The most distressing anecdote from Gould's report, however, which, bizarrely,
he portrayed as an example of Omar "hav[ing] some feelings," followed
a session with an interrogator from the Department of Defense, who had shown
him a photo of his family, only for Omar to deny that he knew anyone in the
picture. "Left alone with the picture and despite his shackles,"
the report continued, "Omar urinated on the picture. The MPs cleaned him,
the picture, and floor and again left him alone with the picture – after shortening
his shackles so that he couldn't urinate on the picture again. But, with the
flexibility of youth, he was able to lower his trousers and again urinated
on the picture. Again the MPs cleaned up and left him alone with the picture
on a table in front of him. After two and a half hours alone and probably assuming
that he was no longer being watched, Omar laid his head down on the table beside
the picture in what was seen as an affectionate manner."
This is an example of Omar "hav[ing] some feelings"? In my world,
which I hope you share, it shows a horrendously isolated and abused teenager
displaying mood swings that are symptomatic of extreme mental disturbance.
As Dr. Eric Trupin, who has conducted extensive research on the effects of
incarceration on adolescents, explained in 2005 after reviewing the results
of mental status tests administered by Omar's U.S. lawyers, which followed
three years of interrogations that began as soon as Omar was captured, and
which had a cumulative effect that the Canadians either could not or would
not consider:
"The impact of these harsh interrogation techniques on an adolescent
such as O.K. [Omar], who also has been isolated for almost three years, is
potentially catastrophic to his future development.
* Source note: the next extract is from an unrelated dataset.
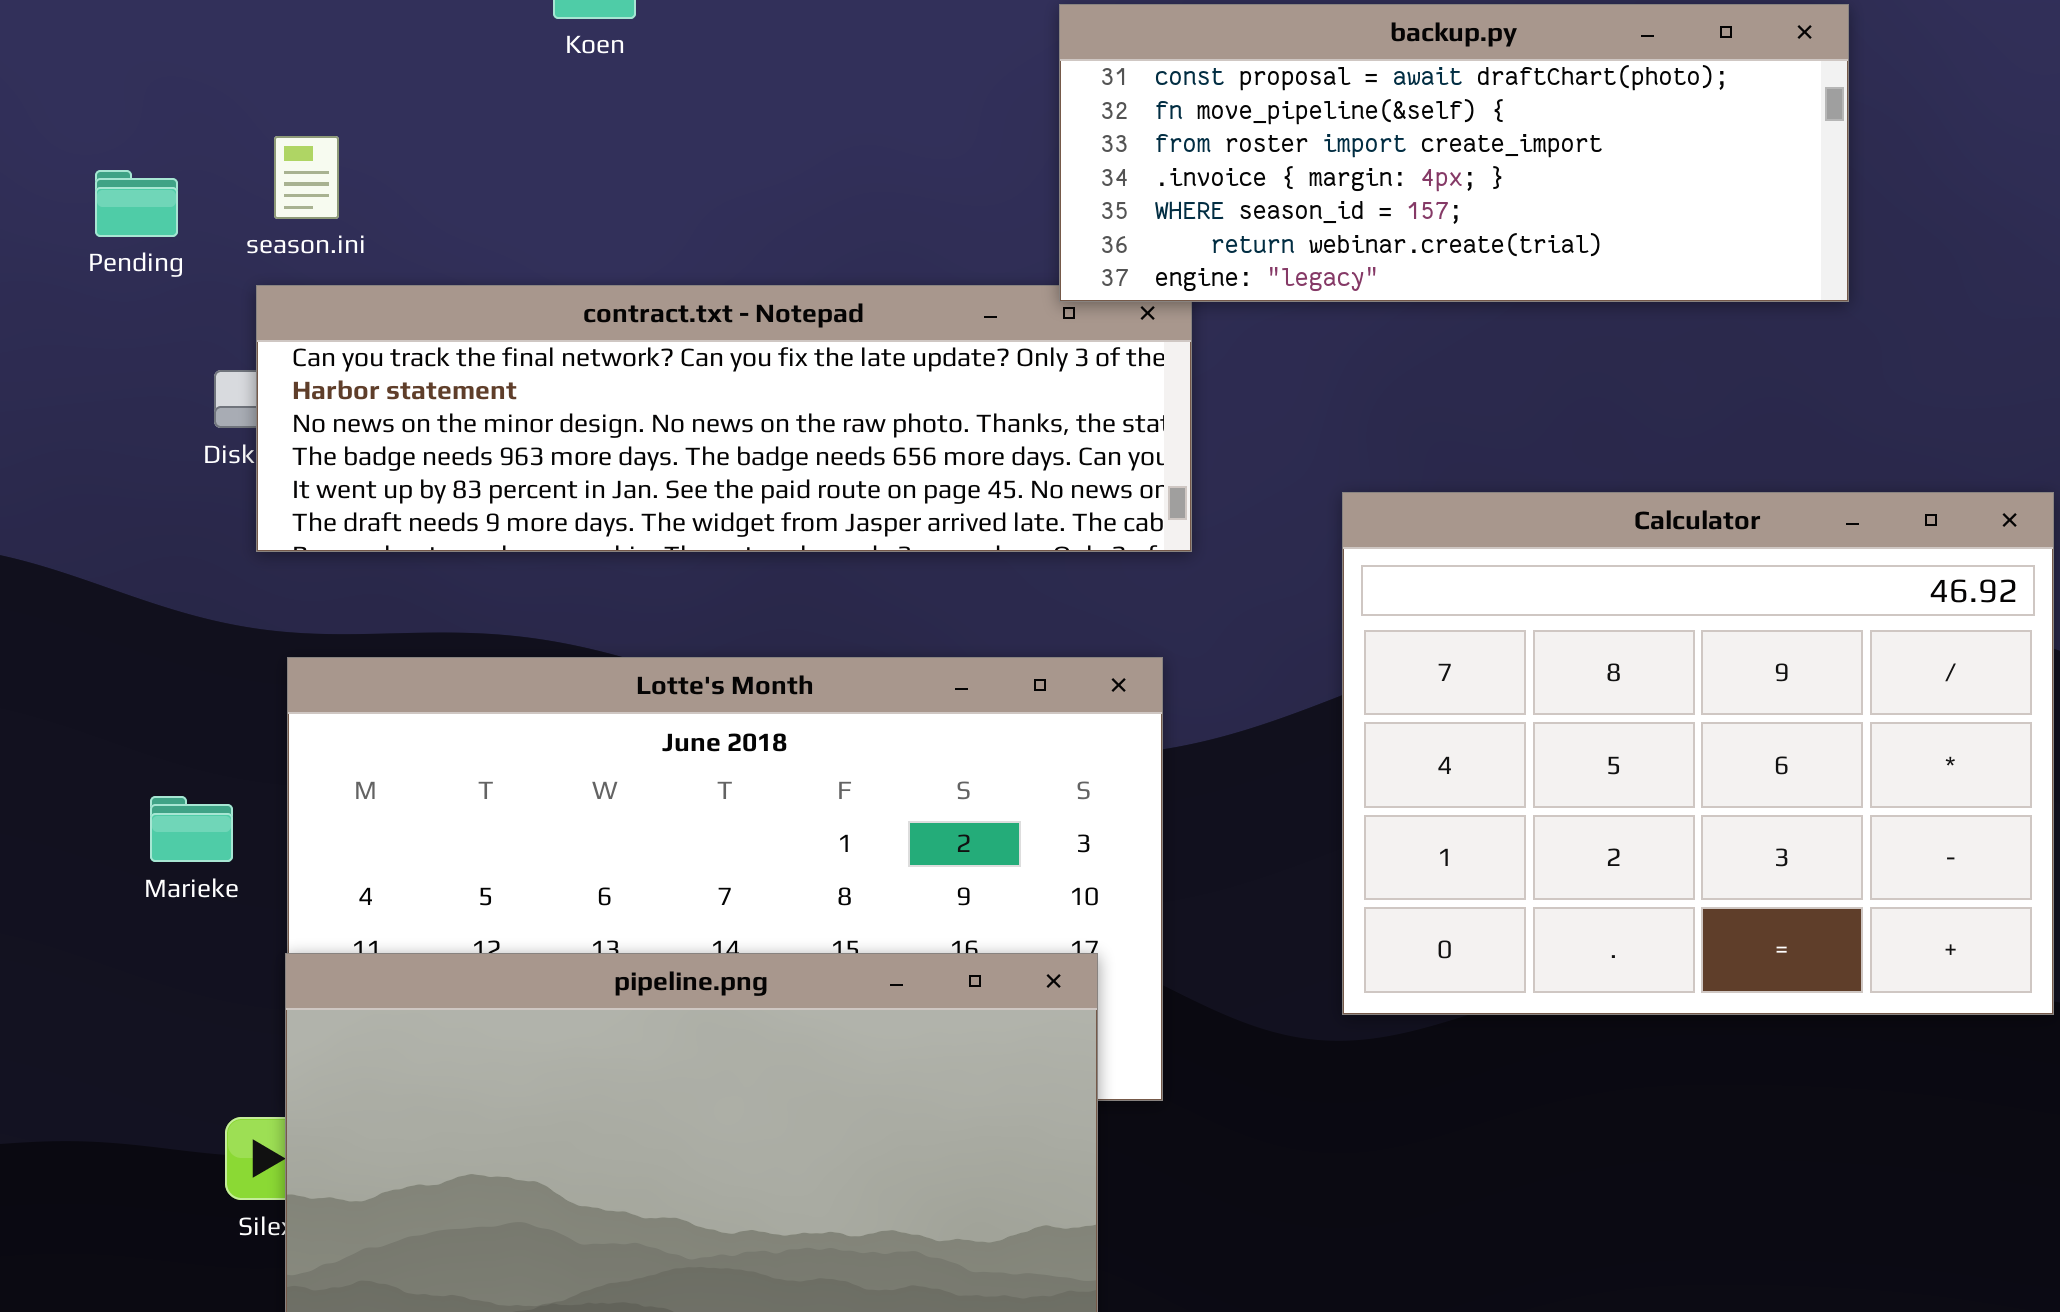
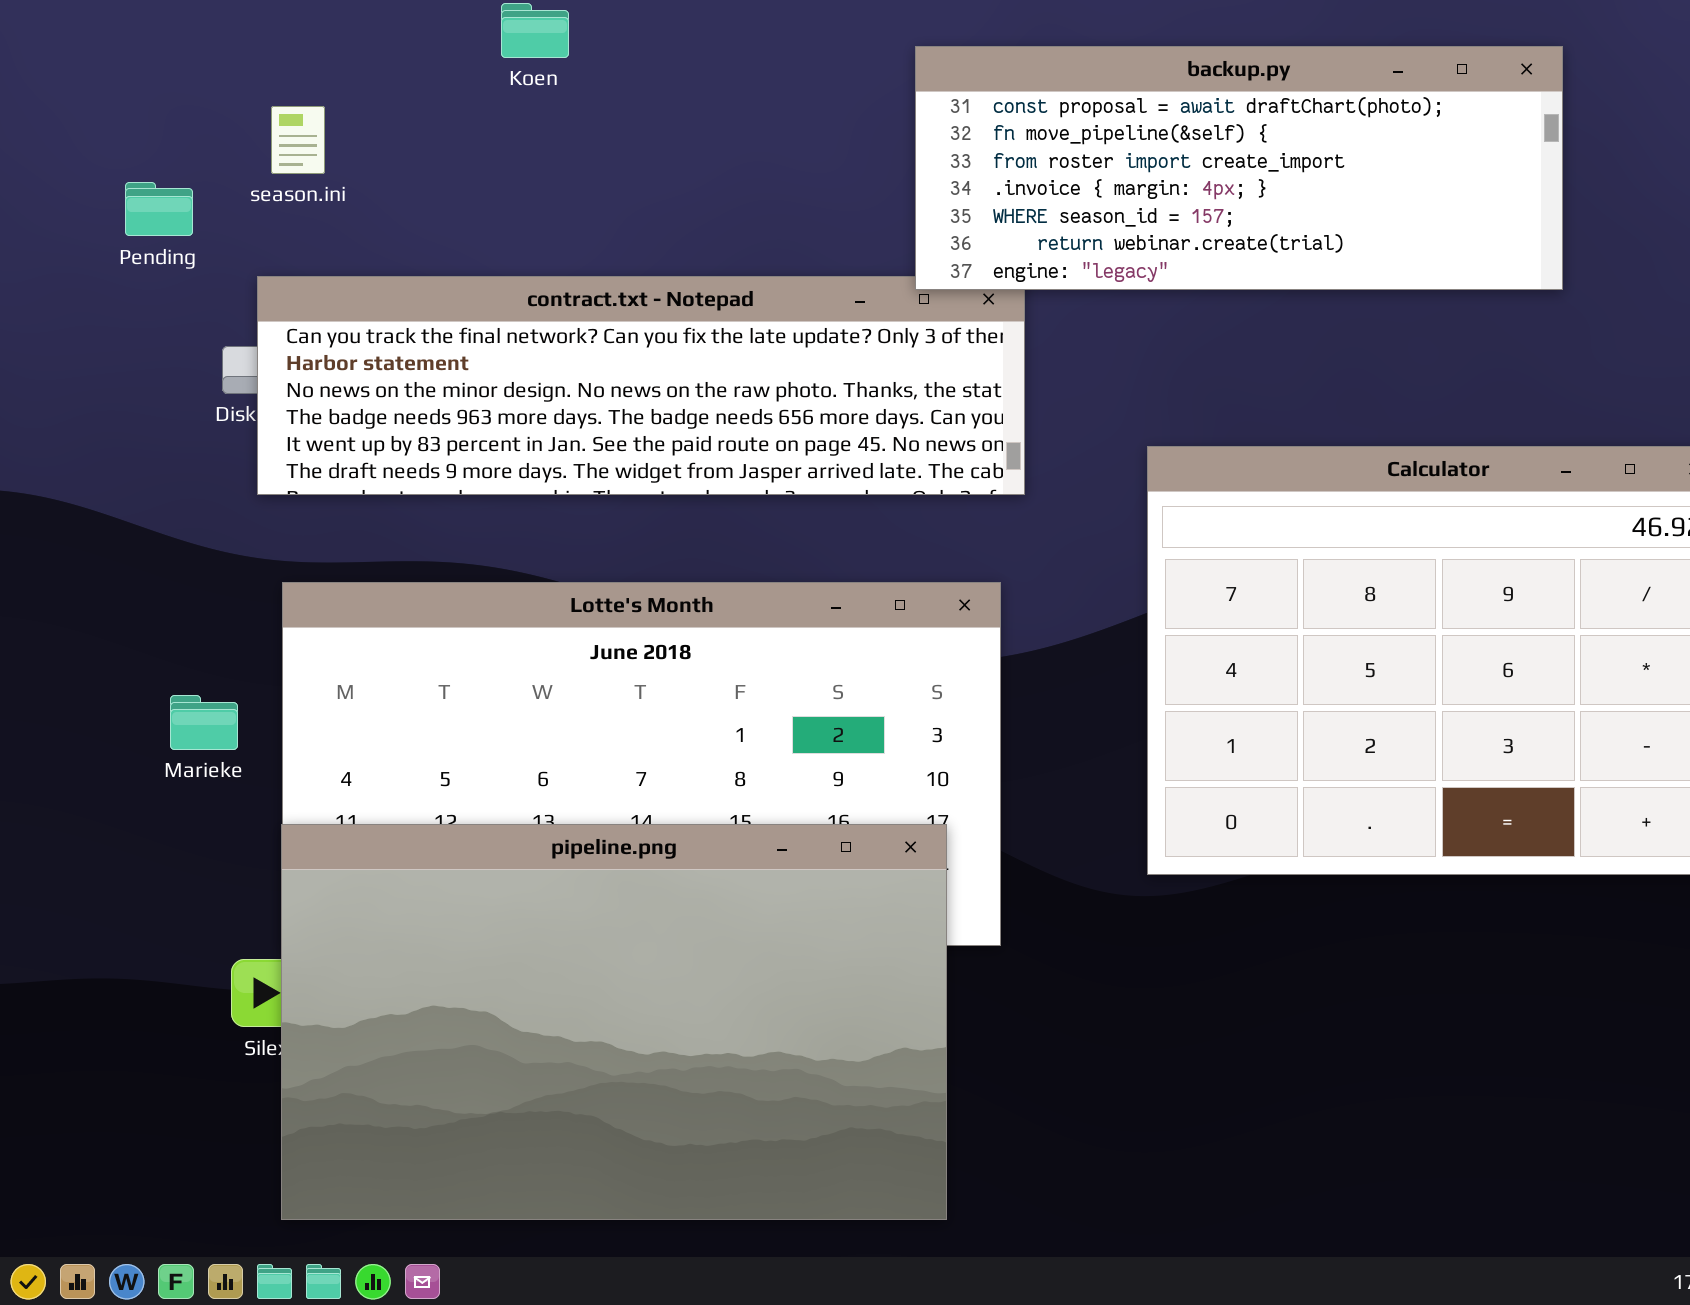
season.ini: [274,136,339,219] -> [271,106,325,174], moved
Long-term consequences
of harsh interrogation techniques are both more pronounced for adolescents
and more difficult to remediate or treat even after such interrogations are
discontinued, particularly if the victim is uncertain as to whether they will
resume. It is my opinion, to a reasonable scientific certainty, that O.K.'s
continued subjection to the threat of physical and mental abuse places him
at significant risk for future psychiatric deterioration, which may include
irreversible psychiatric symptoms and disorders, such as a psychosis with treatment-resistant
hallucinations, paranoid delusions, and persistent self-harming attempts."